MATERIAL PROVIDED

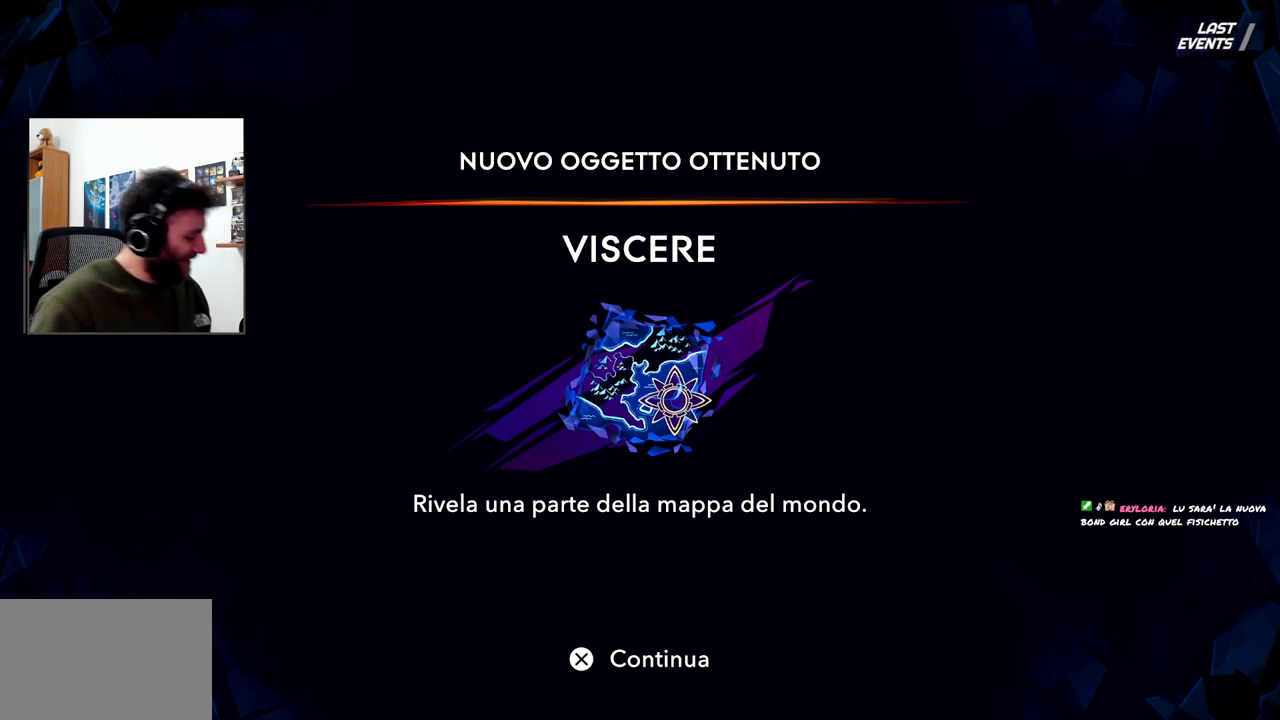
Gameplay with a controller (PlayStation layout); each line is a JSON object with the inputs held at the frame after it (dt_ms = milliseconds from this image to that frame). "events" lists button and stick changes between this image and that frame as [ms after this image, input, new state], when the widget could be followed in between. Not read: TOUCHPAD.
{"dt_ms": 500, "buttons": ["CROSS"], "left_stick": "center", "right_stick": "center", "events": [[467, "CROSS", "down"]]}
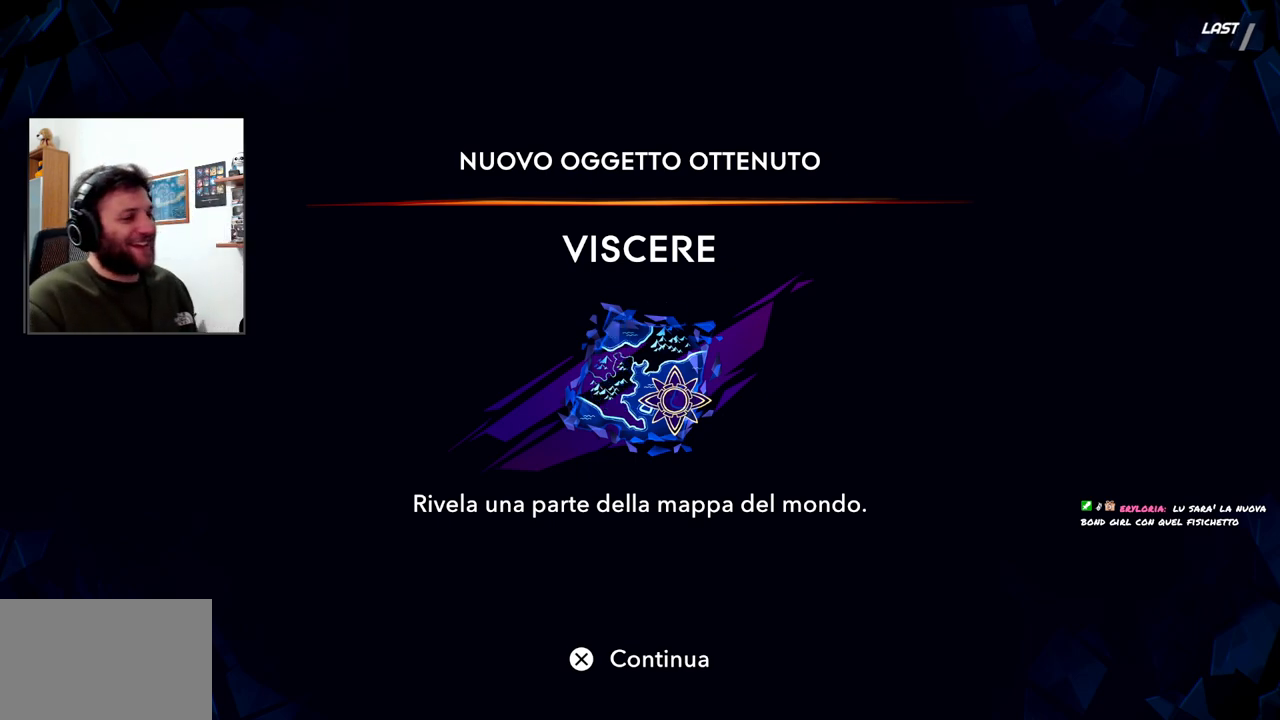
{"dt_ms": 1000, "buttons": [], "left_stick": "center", "right_stick": "center"}
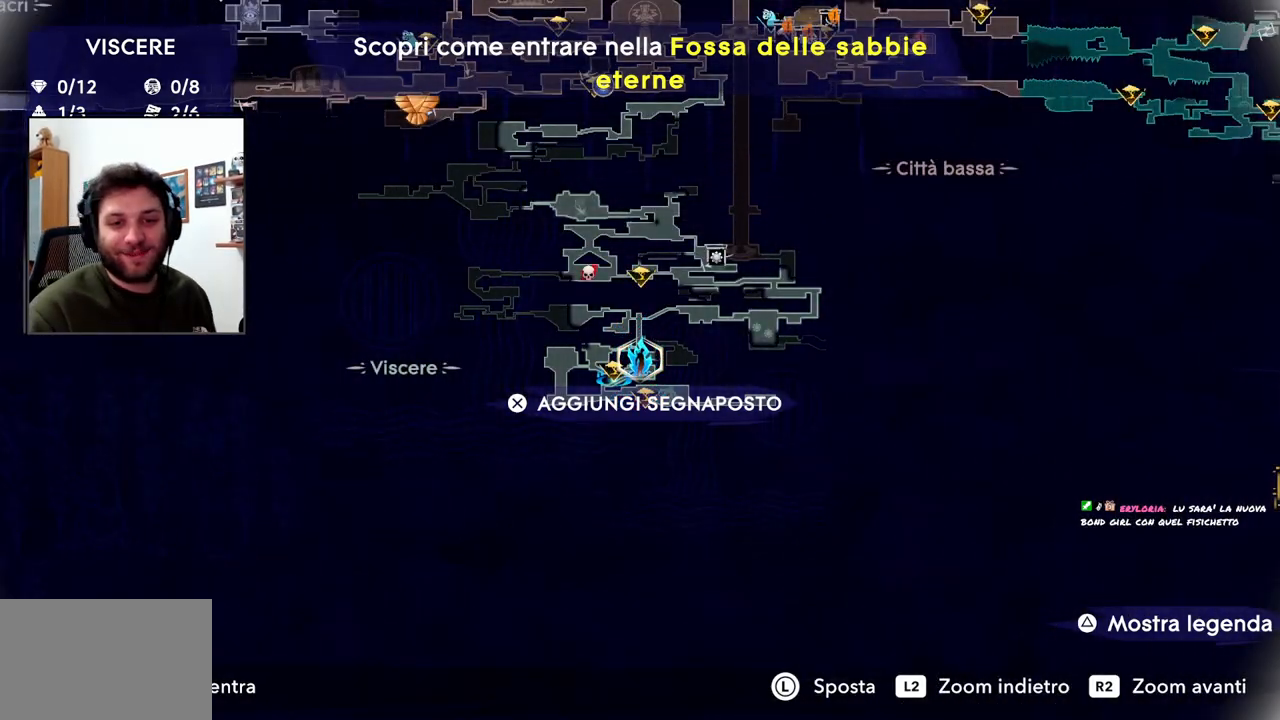
{"dt_ms": 500, "buttons": [], "left_stick": "center", "right_stick": "center", "events": []}
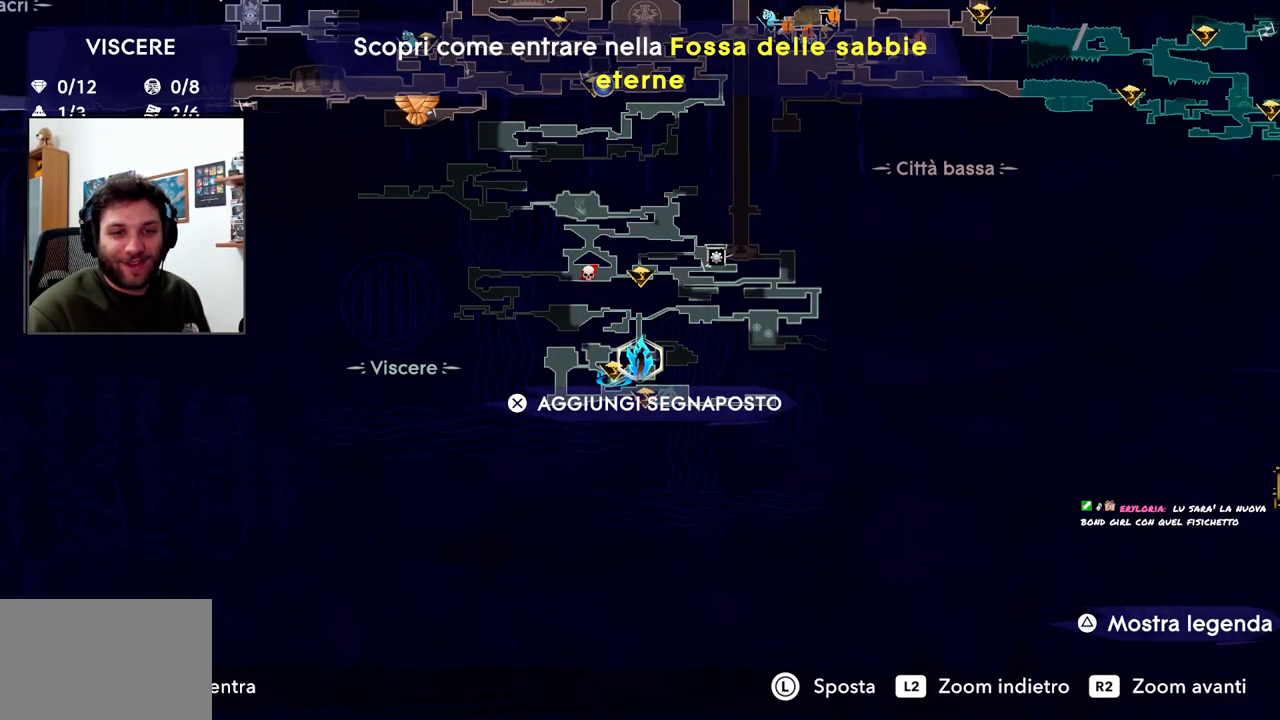
{"dt_ms": 500, "buttons": [], "left_stick": "center", "right_stick": "center", "events": []}
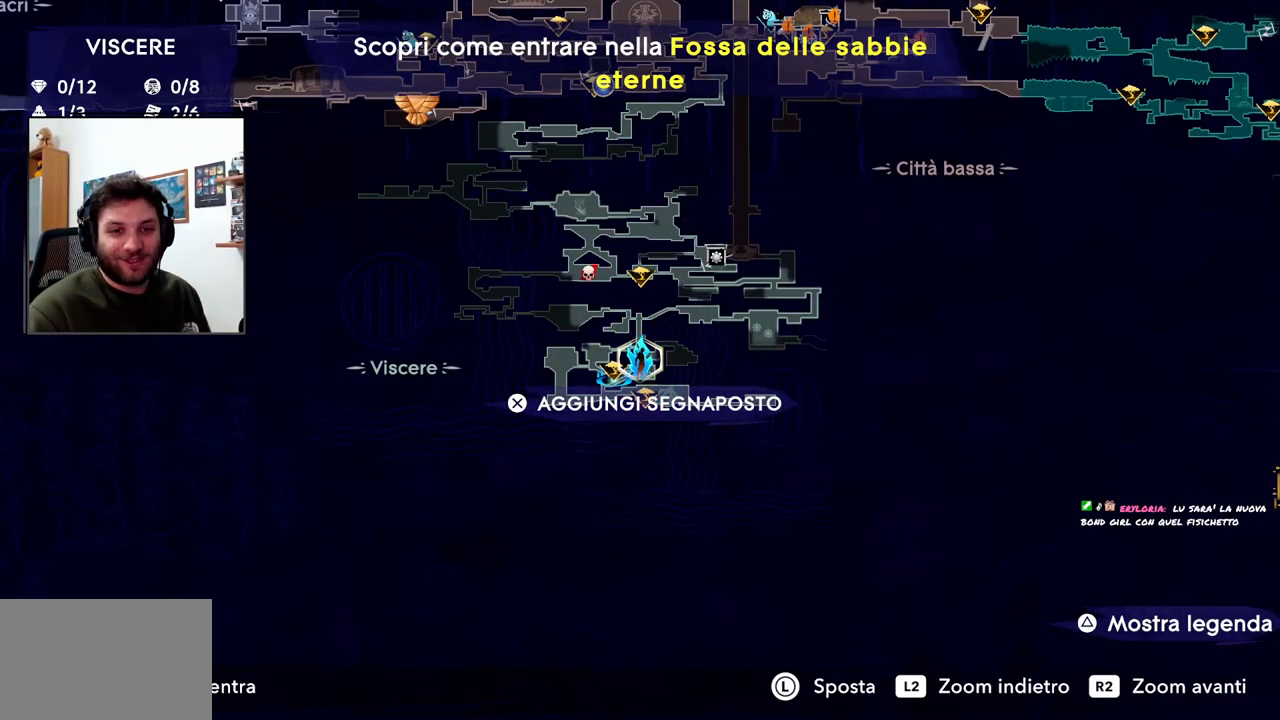
{"dt_ms": 500, "buttons": [], "left_stick": "center", "right_stick": "center", "events": []}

ASSIGNED TASK
Please print every record exactly, leaving out the pictures.

TASK ANSWER
Gameplay with a controller (PlayStation layout); each line is a JSON object with the inputs held at the frame after it (dt_ms = milliseconds from this image to that frame). "events" lists button and stick changes between this image and that frame as [ms after this image, input, new state], when the widget could be followed in between. Not read: TOUCHPAD.
{"dt_ms": 500, "buttons": ["CROSS"], "left_stick": "center", "right_stick": "center", "events": [[467, "CROSS", "down"]]}
{"dt_ms": 1000, "buttons": [], "left_stick": "center", "right_stick": "center"}
{"dt_ms": 500, "buttons": [], "left_stick": "center", "right_stick": "center", "events": []}
{"dt_ms": 500, "buttons": [], "left_stick": "center", "right_stick": "center", "events": []}
{"dt_ms": 500, "buttons": [], "left_stick": "center", "right_stick": "center", "events": []}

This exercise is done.